◆ **Request 1**
From the passage on Süleyman, write out the stretch from "All over his" through "Rock in Jerusalem.", word for word.
◆ **Request 2**
Carry on the passage on Süleyman from the point where it ends.

Like many previous sultans, Süleyman wrote poetry, but he wrote a great deal more of it. He also put a lot of himself into his works, which were mainly concerned with love, human and divine. The sutlan greatly encouraged other poets, and the Ottoman poetry had its classical era at this time. In addition to the meditative art of writing poetry, the sultan also encouraged the performing arts at his court, often staging great spectacles featuring acrobats and jugglers, fireworks, and battle re-enactments in shadow theatre.

All over his empire, Süleyman ordered the construction of several buildings. They were mainly mosques and palaces, such as the Süleymaniye mosque complexes. He also comissioned schools, hospices, public baths and soup kitchens. He built bridges, and repaired historical monuments in Mecca and Medina and the Dome of the Rock in Jerusalem.

The main artists during the reign of Süleyman were calligrapher Ahmad Karahisari, the royal architect Sinan, painters Shahquli and Kara Memi, and the poets Fuzuli and Baki.

The Lawgiver

Süleyman collected all the laws passed by his forefathers and harmonised them with the divine law of Sharia. He also passed a great deal of new laws. Together, these laws form the Kanun, a collection of secular laws which concerns property, trade and taxation more than morality. It is the basis of the modern laws in Turkey and several other European countries that were once under Ottoman rule. For this work Süleyman was called Kanuni, the giver or maker of laws. Another demonstration of his lenience comes from the fact that he substituted many of the harsh bodily punishments earlier dealt by the laws, with fines.

Like all enlightened Muslim rulers, Süleyman accepted people of other creeds in his sultanate. Christians and Jews were free to live and practice their religion in his capital so long as they paid a small tax. Likewise, the system of government was quite flexible: Slaves who proved their worth could rise in the ranks, even to the top. All of Süleyman's grand viziers were Christians who had been taken slaves by the Ottomans. Barbarossa, feared Corsair pirate of the Mediterranean, became the Sultan's successful grand admiral. The only roles that were restricted for native Muslims were the Ulema, the Sharia judges, who obviously had to be skilled in the holy Muslim scriptures.

◆ **Material provided**
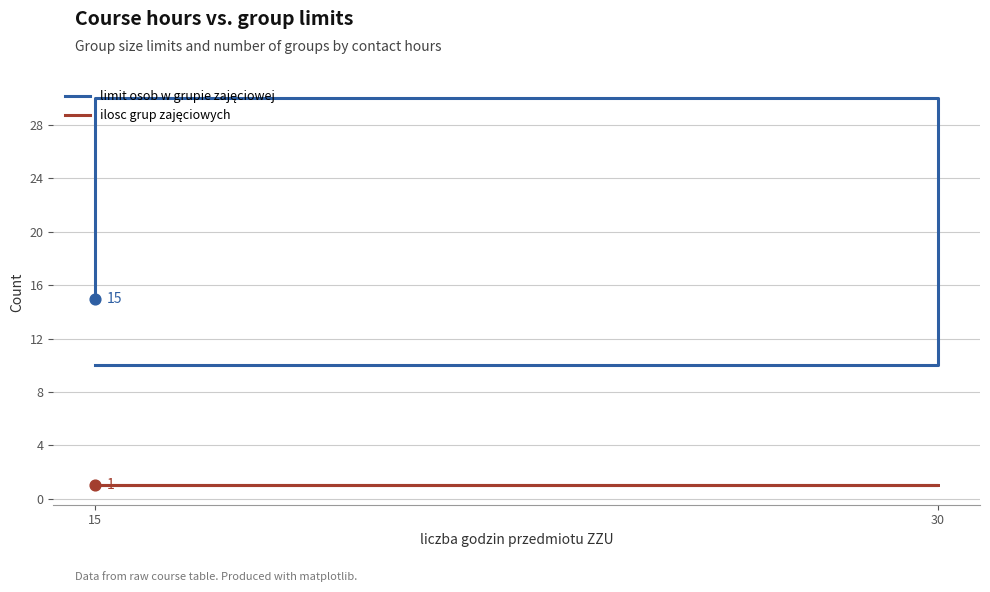

At how many categories does at least one series exceed 10?

2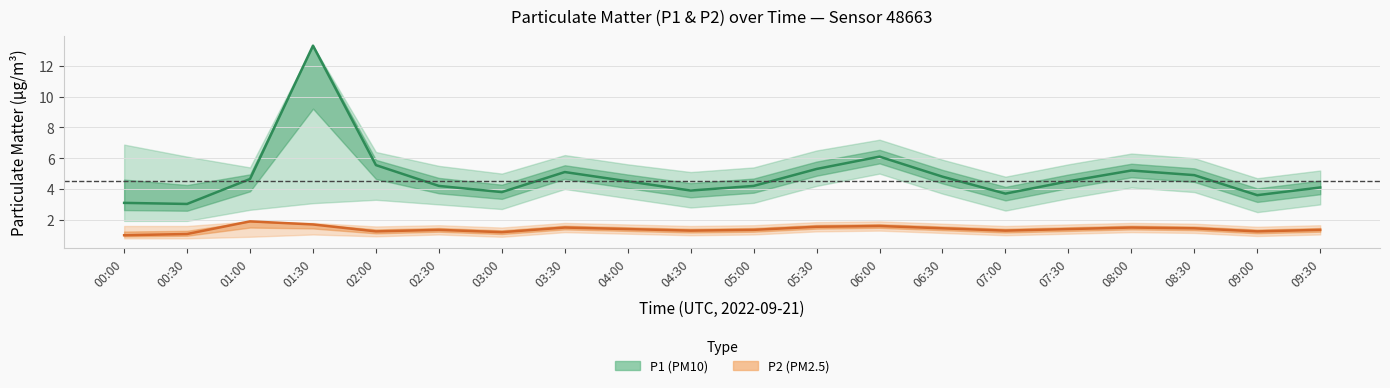

Rank the series at 05:30 from lowest to highest value.

P2_lower, P2, P2_upper, P1_lower, P1, P1_upper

◆ **Written reply 1**
All over his empire, Süleyman ordered the construction of several buildings. They were mainly mosques and palaces, such as the Süleymaniye mosque complexes. He also comissioned schools, hospices, public baths and soup kitchens. He built bridges, and repaired historical monuments in Mecca and Medina and the Dome of the Rock in Jerusalem.

◆ **Written reply 2**
Raised for greatness

Süleyman was raised by his grandmother, Gulbahar Hatun, until he was seven, and was then sent to his grandfather Sultan Bayezid II in Istanbul to receive his further education. In addition to the inevitable war tactics he also studied history, science, literature, and theology. At the age of 15 he became a governor following his own request, and was sent to the Sarki province.

When his father became Sultan Selim I in 1512 through ousting his own father, Süleyman was summoned to Istanbul to help him rule the country while he fought other pretenders to the throne. Eight years later, his father died, and this time the undisputed successor was Süleyman. The state he took over was a stable, rich, and powerful one, laying the foundations for his reputed magnificence. He did not have an entirely smooth start, however, as he had to quench several rebellions. But after defeating Baba Zanun in 1527, Süleyman had put an end to all the revolts.

Although he was fierce when he had to, the new sultan proved a gentler, more even-tempered ruler than his father. He was hightly respected, but not feared. It is said that Süleyman, with all his wealth, restricted himself to use a purse of gold and one of silver every day. What he had not distributed at the end of the day, he gave to his chamberlain. The same happened to his caftan, which he never wore more than one day.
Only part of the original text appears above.